We wanted to make sure that the immunotherapy is safe and feasible to be given in the neoadjuvant setting. Also, we looked at the efficacy as well as the pathological complete response rates and pathologic downstaging at the time of the cystectomy.

Just to make the point, that this new drug called lirilumab, the way it works is inhibits, as I mentioned, the KIR 2DL, which is an important molecule modulating the tumor microenvironment. When you inhibit that receptor, then you activate natural killer cells.

You engage the innate immune system, in conjunction, in combination, with the anti-PD-1 nivolumab that engages the adaptive immune system. The goal was, if you engage both innate and adaptive immune system, can you achieve higher pathological good response rates?

Overall, we had 43 patients who enrolled in the study. Again, this was a phase Ib study in the neoadjuvant setting. All patients except one completed neoadjuvant immunotherapy. One patient just withdrew consent before starting.

From those 42 patients, all but one, so a total of 41 patients underwent radical cystectomy lymph node dissection. The most common cause of not-fitness for cisplatin, cisplatin ineligibility, was kidney impairment. Most patients had T2 clinical states.

Overall, the treatment was very well-tolerated in both cohorts, either single-agent nivolumab or the combination of nivolumab and lirilumab. There were no grade three or higher treatment-related adverse events with nivo alone, and there were only four grade three treatment-related adverse events with a combination, specifically arthralgias, gout, and heat pain with a combination of nivolumab and lirilumab.

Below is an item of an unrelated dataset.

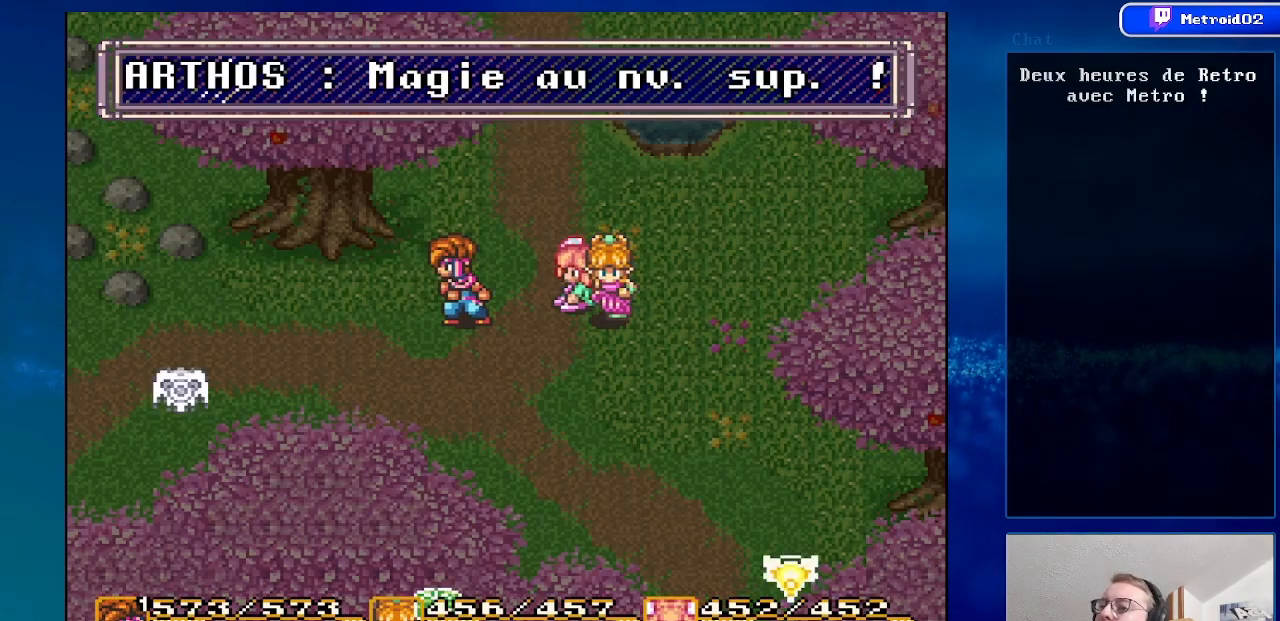
{"buttons": [], "events": []}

Despite this very good safety profile and overall a very good feasibility, all patients got radical surgery within six weeks on the last dose of immunotherapy. The combination is feasible. Despite that, the efficacy was not as high as expected in cohort one with nivolumab alone.

We saw a pathologic complete response defined as pT0N0. Only 8 percent with nivo alone and 18 percent with the combination. If you look at pathologic downstaging, you see 17 percent with nivo alone and 29 percent with the combination.

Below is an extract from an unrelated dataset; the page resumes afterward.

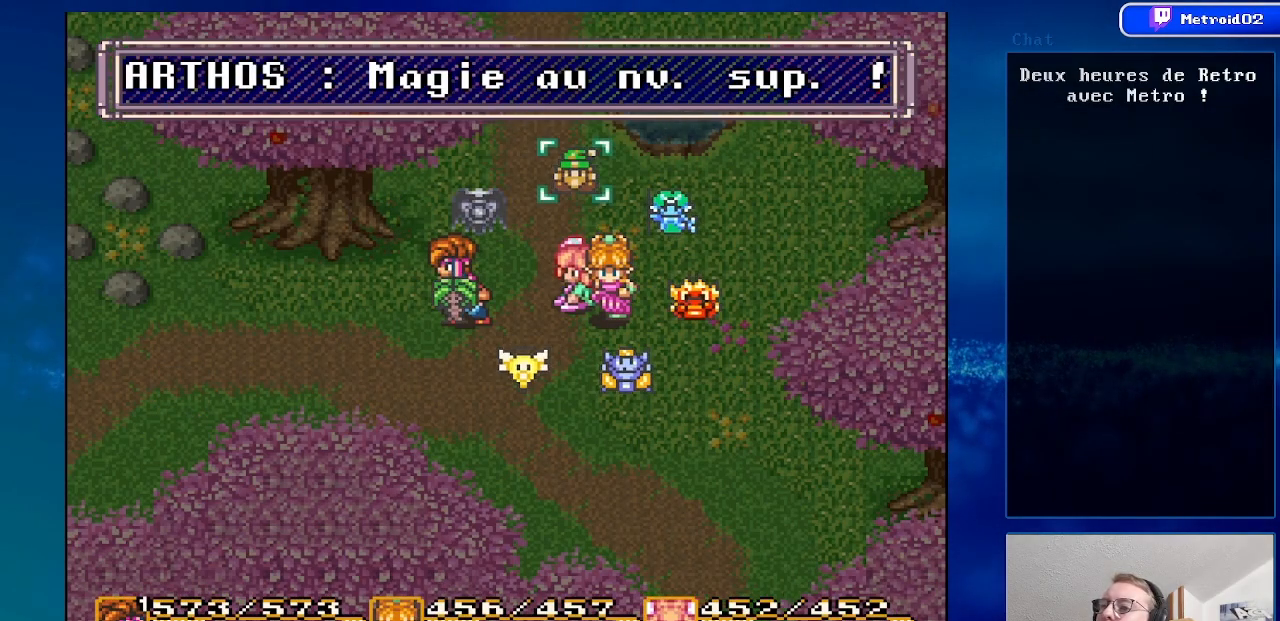
{"buttons": [], "events": [[100, "DPAD_UP", "down"], [250, "DPAD_UP", "up"]]}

Overall, this study showed that the immunotherapy in the neoadjuvant setting is safe, and the approach is feasible. There was no problem at all with getting people to radical surgery. We know that from a plethora of other phase II studies.

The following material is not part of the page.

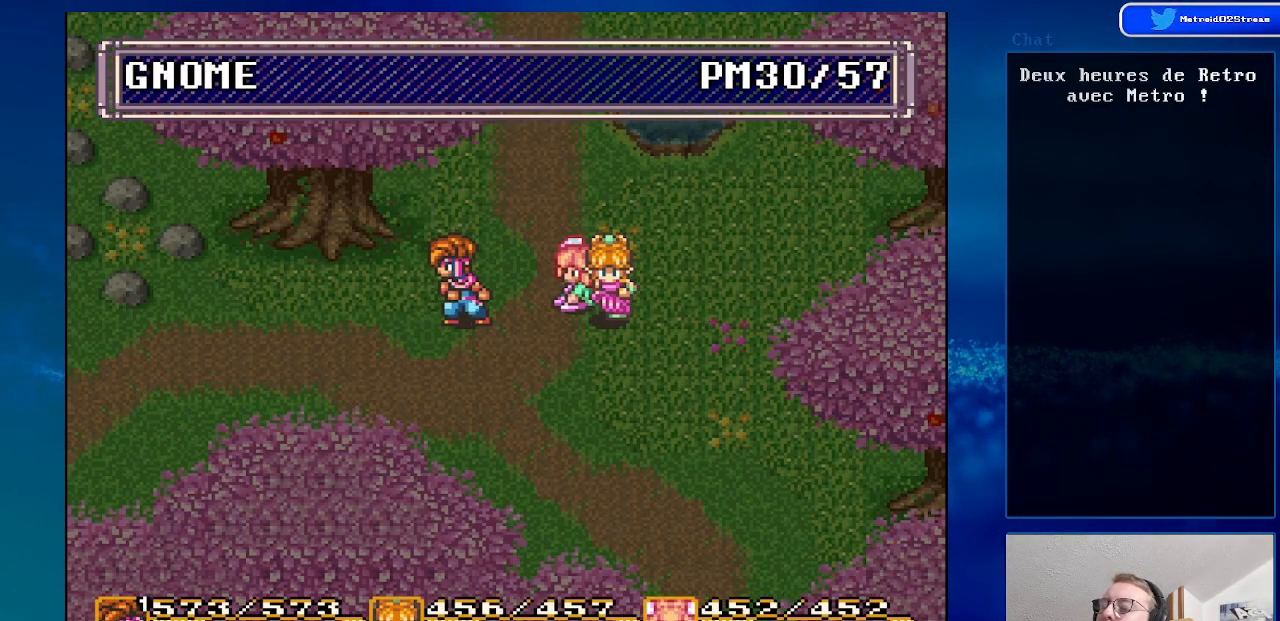
{"buttons": [], "events": []}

There are now multiple phase III trials. I can count at least six neoadjuvant immunotherapy phase III trials. These trials are going to define further that all of the immune checkpoint inhibitors in the neoadjuvant setting.

As I mentioned, in the neoadjuvant setting, clearly, the role of immune checkpoint inhibitors remains investigational, while we are also out waiting on the regulatory agencies, the FDA and EMA, to review the data with a purely adjuvant CheckMate 274 Trial that evaluated nivolumab versus placebo in the adjuvant setting.

We will see how the landscape will change in the future, but our trial is going to do further work looking at biomarkers, trying to shed some light in the tumor microenvironment and different correlative endpoints, translational research endpoints in this neoadjuvant trial.

More to come in terms of our manuscript and the translational biomarker work, but overall, we saw that immunotherapy is safe and feasible in the neoadjuvant setting, despite the lower-than-expected complete response rates.